Using the methods described here, a full amino acid coupling and Fmoc deprotection cycle was completed simultaneously for 8 peptides in approximately 15–20 min. In comparison, the manual synthesis of a single peptide at a time requires 10–15 min per residue, resulting in a total of 80–150 min to add an amino acid to 8 peptides individually. Therefore, using the apparatus designed here to couple 8 amino acids simultaneously, the average synthesis time per peptide was reduced to timescales that rival high-speed sequential peptide synthesizers.

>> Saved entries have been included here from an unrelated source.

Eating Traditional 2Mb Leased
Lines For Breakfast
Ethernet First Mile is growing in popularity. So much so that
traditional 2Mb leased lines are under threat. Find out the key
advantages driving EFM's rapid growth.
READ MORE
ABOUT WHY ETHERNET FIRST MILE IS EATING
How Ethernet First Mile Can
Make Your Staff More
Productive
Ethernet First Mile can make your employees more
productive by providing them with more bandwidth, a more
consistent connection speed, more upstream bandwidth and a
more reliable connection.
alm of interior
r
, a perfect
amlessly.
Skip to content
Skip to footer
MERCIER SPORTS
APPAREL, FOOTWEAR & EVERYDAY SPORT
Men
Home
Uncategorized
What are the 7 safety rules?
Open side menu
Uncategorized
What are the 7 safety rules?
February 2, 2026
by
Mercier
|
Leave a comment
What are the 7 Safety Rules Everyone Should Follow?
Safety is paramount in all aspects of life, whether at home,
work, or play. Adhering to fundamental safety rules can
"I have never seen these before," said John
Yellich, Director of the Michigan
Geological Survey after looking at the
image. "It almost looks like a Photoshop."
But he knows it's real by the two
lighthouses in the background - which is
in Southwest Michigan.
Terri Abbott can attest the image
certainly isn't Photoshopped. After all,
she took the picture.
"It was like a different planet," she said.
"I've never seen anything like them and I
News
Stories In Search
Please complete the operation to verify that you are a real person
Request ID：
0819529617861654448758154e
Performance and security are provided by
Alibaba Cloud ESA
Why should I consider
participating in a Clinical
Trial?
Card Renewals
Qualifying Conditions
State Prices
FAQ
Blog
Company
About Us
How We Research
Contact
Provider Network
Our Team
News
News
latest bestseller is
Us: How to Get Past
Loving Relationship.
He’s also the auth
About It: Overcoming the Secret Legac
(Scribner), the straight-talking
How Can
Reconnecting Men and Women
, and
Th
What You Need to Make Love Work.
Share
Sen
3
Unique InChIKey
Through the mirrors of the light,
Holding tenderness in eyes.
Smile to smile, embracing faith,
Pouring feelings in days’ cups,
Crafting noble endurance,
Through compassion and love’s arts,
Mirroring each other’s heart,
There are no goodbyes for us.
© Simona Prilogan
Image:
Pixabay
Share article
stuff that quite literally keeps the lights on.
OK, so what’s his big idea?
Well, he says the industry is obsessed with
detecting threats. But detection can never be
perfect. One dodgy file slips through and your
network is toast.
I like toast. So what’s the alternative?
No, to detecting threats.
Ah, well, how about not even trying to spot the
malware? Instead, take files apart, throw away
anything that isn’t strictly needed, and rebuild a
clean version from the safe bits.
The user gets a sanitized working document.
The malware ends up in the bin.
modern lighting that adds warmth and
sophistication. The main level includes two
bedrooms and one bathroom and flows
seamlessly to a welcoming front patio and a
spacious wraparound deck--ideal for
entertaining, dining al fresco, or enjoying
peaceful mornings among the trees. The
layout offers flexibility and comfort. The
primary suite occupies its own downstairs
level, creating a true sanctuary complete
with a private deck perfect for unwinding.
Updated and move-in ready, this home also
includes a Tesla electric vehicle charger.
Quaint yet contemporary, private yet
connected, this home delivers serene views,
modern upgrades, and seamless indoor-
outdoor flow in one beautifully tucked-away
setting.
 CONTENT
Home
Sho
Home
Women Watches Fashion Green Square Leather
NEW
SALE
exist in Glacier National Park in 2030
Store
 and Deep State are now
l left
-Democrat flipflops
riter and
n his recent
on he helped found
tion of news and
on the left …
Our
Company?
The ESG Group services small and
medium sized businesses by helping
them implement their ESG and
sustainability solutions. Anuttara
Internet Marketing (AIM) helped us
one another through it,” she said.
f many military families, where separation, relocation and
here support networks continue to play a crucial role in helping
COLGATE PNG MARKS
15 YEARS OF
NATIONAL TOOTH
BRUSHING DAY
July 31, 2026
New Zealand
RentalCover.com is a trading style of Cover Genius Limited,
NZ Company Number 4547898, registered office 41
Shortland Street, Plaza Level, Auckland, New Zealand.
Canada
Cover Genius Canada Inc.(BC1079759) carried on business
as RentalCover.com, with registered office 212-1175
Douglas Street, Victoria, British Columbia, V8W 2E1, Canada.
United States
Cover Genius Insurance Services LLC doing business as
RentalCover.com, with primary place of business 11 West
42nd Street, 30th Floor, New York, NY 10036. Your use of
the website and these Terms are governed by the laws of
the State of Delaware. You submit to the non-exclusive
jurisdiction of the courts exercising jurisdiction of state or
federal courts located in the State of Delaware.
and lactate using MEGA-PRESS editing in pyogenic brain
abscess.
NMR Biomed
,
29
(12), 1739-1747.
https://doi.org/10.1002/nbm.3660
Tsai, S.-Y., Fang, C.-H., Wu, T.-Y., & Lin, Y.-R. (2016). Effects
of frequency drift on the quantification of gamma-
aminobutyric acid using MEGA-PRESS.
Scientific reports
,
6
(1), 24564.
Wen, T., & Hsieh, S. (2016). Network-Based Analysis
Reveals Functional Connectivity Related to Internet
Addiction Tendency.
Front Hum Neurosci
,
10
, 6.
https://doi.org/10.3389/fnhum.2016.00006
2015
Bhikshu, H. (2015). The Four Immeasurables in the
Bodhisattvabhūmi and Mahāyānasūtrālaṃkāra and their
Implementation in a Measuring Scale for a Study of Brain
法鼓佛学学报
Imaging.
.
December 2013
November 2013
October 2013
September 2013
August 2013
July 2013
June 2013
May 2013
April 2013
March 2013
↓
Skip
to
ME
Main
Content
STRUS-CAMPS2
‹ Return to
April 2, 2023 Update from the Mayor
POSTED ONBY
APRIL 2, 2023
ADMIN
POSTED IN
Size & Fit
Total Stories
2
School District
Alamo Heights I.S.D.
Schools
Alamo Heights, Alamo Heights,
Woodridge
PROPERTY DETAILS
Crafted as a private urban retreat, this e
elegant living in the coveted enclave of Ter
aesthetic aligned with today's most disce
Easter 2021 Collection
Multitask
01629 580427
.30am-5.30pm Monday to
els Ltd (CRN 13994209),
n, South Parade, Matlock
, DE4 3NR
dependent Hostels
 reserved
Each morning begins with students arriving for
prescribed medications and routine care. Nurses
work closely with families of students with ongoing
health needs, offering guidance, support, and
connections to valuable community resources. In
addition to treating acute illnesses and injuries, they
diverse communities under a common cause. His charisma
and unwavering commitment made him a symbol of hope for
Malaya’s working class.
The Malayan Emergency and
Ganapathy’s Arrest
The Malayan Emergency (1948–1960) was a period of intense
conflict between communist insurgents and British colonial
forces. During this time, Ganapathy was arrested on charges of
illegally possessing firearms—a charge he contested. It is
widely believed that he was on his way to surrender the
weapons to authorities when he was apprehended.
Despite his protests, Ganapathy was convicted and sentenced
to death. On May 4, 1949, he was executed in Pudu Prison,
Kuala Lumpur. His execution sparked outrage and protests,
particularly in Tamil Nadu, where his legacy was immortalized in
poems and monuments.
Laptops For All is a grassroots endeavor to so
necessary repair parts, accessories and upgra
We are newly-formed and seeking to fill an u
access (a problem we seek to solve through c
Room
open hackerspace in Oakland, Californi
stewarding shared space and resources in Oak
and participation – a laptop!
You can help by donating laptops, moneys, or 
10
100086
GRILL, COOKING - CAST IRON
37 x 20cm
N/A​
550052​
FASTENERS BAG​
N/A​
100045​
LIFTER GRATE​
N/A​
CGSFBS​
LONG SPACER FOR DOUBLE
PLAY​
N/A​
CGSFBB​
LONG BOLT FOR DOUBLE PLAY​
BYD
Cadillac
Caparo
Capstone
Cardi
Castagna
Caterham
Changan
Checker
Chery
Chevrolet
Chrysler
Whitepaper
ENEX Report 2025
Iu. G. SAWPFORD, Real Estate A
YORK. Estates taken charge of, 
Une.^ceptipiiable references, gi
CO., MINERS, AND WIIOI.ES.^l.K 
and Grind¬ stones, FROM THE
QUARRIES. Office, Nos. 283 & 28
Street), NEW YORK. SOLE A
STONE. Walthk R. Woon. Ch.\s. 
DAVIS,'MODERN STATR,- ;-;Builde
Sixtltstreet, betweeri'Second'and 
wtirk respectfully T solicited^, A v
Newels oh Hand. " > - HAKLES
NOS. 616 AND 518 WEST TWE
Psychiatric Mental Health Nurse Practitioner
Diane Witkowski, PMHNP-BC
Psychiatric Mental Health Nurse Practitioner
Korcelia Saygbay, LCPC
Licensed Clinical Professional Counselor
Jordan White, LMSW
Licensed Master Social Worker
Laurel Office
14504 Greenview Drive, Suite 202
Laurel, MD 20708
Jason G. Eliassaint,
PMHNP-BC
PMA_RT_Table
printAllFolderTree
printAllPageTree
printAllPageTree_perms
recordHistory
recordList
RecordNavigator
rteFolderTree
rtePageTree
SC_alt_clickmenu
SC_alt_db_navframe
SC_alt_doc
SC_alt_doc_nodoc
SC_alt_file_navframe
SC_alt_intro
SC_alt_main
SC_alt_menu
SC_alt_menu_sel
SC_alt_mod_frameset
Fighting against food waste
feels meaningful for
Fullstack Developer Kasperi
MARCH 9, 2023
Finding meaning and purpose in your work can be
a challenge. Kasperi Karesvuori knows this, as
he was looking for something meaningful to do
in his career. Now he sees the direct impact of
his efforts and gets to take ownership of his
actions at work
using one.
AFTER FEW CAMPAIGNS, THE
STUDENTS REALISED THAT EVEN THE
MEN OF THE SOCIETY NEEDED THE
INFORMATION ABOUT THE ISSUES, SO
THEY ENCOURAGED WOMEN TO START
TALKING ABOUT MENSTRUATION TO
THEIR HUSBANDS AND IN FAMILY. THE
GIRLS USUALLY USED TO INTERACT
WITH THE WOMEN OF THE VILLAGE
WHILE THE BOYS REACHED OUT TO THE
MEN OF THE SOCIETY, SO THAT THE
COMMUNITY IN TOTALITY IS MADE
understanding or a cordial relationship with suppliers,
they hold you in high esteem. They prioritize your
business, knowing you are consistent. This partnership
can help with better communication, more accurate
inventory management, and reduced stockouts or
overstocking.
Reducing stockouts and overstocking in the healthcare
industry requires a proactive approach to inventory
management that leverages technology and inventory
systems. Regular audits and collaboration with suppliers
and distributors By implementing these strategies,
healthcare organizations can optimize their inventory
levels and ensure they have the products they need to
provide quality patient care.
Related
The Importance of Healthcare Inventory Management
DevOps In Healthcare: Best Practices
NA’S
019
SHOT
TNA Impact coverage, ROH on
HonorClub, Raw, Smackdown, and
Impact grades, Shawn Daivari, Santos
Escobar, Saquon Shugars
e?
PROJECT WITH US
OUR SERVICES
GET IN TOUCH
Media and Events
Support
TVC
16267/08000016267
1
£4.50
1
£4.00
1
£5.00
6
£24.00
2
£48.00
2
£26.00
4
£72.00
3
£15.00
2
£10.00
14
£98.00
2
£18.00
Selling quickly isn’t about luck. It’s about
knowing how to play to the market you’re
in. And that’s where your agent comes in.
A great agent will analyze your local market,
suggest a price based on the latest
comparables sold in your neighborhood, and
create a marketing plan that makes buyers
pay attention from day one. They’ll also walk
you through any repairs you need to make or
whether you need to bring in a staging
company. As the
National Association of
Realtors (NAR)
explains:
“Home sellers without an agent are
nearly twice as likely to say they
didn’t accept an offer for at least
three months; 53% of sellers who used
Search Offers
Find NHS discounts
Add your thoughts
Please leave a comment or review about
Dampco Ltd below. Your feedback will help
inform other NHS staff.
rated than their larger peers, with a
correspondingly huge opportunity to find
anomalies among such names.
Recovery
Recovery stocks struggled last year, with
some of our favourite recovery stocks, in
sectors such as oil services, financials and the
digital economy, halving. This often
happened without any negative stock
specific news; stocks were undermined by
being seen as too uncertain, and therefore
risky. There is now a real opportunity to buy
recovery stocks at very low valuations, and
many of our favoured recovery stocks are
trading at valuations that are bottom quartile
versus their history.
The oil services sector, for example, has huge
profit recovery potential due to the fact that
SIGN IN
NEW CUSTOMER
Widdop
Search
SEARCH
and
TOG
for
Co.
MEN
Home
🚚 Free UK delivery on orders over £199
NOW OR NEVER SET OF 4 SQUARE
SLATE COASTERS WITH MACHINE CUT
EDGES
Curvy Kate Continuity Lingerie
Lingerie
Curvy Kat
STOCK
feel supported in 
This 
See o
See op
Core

Rapid manual synthesis also offers an intermediate scale of peptide synthesis throughput between small, milligram-scale libraries and large, gram-scale single peptide synthesis. A batch of up to 8 crude 15-mer peptides can be synthesized every 2 days by a single user, enabling experiments utilizing between 10 and 100 unique peptides at ~100 mg scales. Rapid manual in-house SPPS allows iteration of synthesis procedures and sequences. When synthesizing novel peptides, it can be challenging to predict which amino acids may require double coupling or alternative reaction conditions or which peptides may have poor solubility and require sequence modification. Typical commercial peptide synthesis services typically have turnaround times of weeks. In the case of unexpectedly difficult syntheses requiring reaction condition or sequence changes, time may increase to months. Rapid manual synthesis allows laboratories without automated SPPS systems to iterate reaction conditions for novel peptides of interest on timescales of a day. Additionally, any amino acid or reagent can be added as the user desires, enabling the facile investigation of unique modifications or unnatural amino acids in peptides.
However, even rapid parallel manual synthesis requires considerable time block demands. The fast cycles make multitasking difficult for the user, as the most prolonged period of inactivity needed is 5 min. As a result, careful scheduling and collaboration of synthesis duties for peptides exceeding 10 amino acids in length are recommended. Clear and concise checklists for each synthesis step are necessary for individual and shared use to minimize human errors. A representative checklist has been included in the supplemental information.
4 Conclusions
Methods were developed for rapid manual parallel solid-state peptide synthesis as a practical, low-cost approach for quickly synthesizing peptides up to 16 amino acids long. An apparatus was designed to execute eight parallel reactions, and methods were demonstrated for synthesizing over 50 standard peptides with a range of functions, including adhesive peptides, crosslink hydrogels, and functionalized nanoparticles for tissue targeting or reduced protein adhesion. This simple method provides an opportunity to greatly expand access to peptides for low-resource settings.
Acknowledgments
Funding for this study was provided by the National Institutes of Health (NIH) F31AR076874 (CO), T32GM118283, R01DE018023, R01AR056696, R01EY033192, R21AR081063, R21EY027834, S10OD030302, the National Science Foundation (NSF) CBET-1450897 and DMR-2103553, and Schlumberger Faculty for the Future (to EAS). The content is solely the authors' responsibility and does not necessarily represent the official view of the National Institutes of Health or the National Science Foundation.
Conflicts of Interest
The authors declare no conflicts of interest.
Open Research
Data Availability Statement
The data that support the findings of this study are available from the corresponding author upon reasonable request.